Skull massive and akinetic; usually pointed snout; upper jaw solidly attached to skull; premaxilla and maxilla closely associated sutured?); teeth absent from palatine & pterygoid; prefrontal extends between nasal and maxilla and interlocks strongly with maxilla; frontal-parietal articulation partially open; no eye-covering spectacles; small eyes; often have long posterior process on dorsal end of quadrate; quadrate associated directly with otic elements; supratemporal absent; basisphenoid, basioccipitals, prootics, and supraoccipitals all fused; inner centrum of atlas absent; long occipital condyle forms ball and socket joint with axis; fovea dentis present; no hind limb vestiges, but pelvic bone present; keratinous disk-shaped shield at tip of tail which may be specialized for prehensile or mimetic purposes; upper surface of tail with single or series of thickened scutes, often covered with spines; gastrosteges present but reduced, left lung very small; superficial branch of adductor mandibulae externalis originates from temporal tendon and inserts on coronoid process; heart located 30% of snout-to-vent length, liver about 50%; gall bladder near posterior limit of liver; kidney relatively far anterior to vent; carnivorous; fossorial; viviparous (?); mimetic defensive displays.
Links: Docent Webpage; Uropeltidae; espacio.ya.com - Bienvenido a la página de aligatorjazz (Spanish).
References: Cundall et al (1993); Cundall & Rossman (1993).

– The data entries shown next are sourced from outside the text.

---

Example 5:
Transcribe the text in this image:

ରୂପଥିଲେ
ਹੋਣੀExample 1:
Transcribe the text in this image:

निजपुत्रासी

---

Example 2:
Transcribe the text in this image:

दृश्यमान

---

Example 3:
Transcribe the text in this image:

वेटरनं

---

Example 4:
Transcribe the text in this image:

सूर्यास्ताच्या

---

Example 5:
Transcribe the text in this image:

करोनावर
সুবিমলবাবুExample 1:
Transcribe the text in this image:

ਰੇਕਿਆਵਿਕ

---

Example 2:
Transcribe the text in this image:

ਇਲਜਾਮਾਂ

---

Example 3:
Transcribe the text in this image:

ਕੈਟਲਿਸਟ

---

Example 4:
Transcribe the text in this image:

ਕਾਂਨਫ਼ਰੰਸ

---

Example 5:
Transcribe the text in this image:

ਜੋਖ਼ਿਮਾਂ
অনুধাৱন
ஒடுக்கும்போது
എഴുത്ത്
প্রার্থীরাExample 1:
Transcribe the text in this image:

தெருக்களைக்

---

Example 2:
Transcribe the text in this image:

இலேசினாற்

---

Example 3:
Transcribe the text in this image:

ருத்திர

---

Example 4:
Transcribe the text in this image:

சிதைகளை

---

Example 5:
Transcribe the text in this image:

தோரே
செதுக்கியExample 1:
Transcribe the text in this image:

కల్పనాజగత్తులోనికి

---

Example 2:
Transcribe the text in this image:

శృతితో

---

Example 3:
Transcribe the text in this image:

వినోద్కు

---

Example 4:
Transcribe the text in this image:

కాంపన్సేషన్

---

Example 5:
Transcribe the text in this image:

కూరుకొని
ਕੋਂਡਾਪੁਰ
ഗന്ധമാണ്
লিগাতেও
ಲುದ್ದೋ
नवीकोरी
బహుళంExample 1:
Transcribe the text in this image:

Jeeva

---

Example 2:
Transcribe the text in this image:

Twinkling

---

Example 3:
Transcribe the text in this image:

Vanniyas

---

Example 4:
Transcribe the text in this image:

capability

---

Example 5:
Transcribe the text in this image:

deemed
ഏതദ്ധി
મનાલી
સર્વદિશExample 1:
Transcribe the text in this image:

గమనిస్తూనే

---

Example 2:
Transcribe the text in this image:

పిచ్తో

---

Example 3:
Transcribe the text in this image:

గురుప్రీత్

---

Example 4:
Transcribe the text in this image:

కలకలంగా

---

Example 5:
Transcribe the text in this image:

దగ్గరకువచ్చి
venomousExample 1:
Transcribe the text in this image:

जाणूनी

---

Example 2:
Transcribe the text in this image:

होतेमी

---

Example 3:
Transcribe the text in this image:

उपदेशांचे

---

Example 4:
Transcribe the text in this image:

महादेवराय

Image: Uropeltis from foto-bibliotheek. ATW020123.
R of SE Asia.
Phylogeny:Aniloidea :::Uropeltidae + *.
Small, cylindrical body; head no wider than body; broad, blunt snout; pterygoid, palatine, pterygoid, and premaxillary teeth absent; 3-4 maxillary teeth; teeth short, with stout base; teeth not ankylosed & attachment may be fibrous; robust dentary; ectopterygoid much reduced, entirely incorporated in ligament between pterygoid and maxilla, but does not contact maxilla or pterygoid; mental groove absent; coronoid present & well-developed; nasal process of premaxilla weak and not fixed to nasals; nasals very large and participate in anterior margin of rostrum; prefrontal extends between nasal & maxilla and is supported on maxilla; frontal-parietal articulation partially open; process of parietal ("postfrontal") excludes frontal from margin of orbit; braincase relatively wide, lacking prominent crests or laterally expanded otic capsule; long posterior process on dorsal end of quadrate; separate supra-, ex- & basioccipitals and prootic; occipital condyle with fovea dentis; superficial adductor mandibulae externis originates on braincase only and inserts on coronoid process (?); spectacle scales reduced or absent; eyes reduced; smooth scales with 17 - 19 rows; rectal cecum absent; liver large and posteriorly asymmetrical; gallbladder displaced posteriorly; left lung complex absent; heart and lung relatively far anterior; 2 renal arteries; oviparous.
References: Cundall et al (1993); Cundall & Rossman (1993). 010107.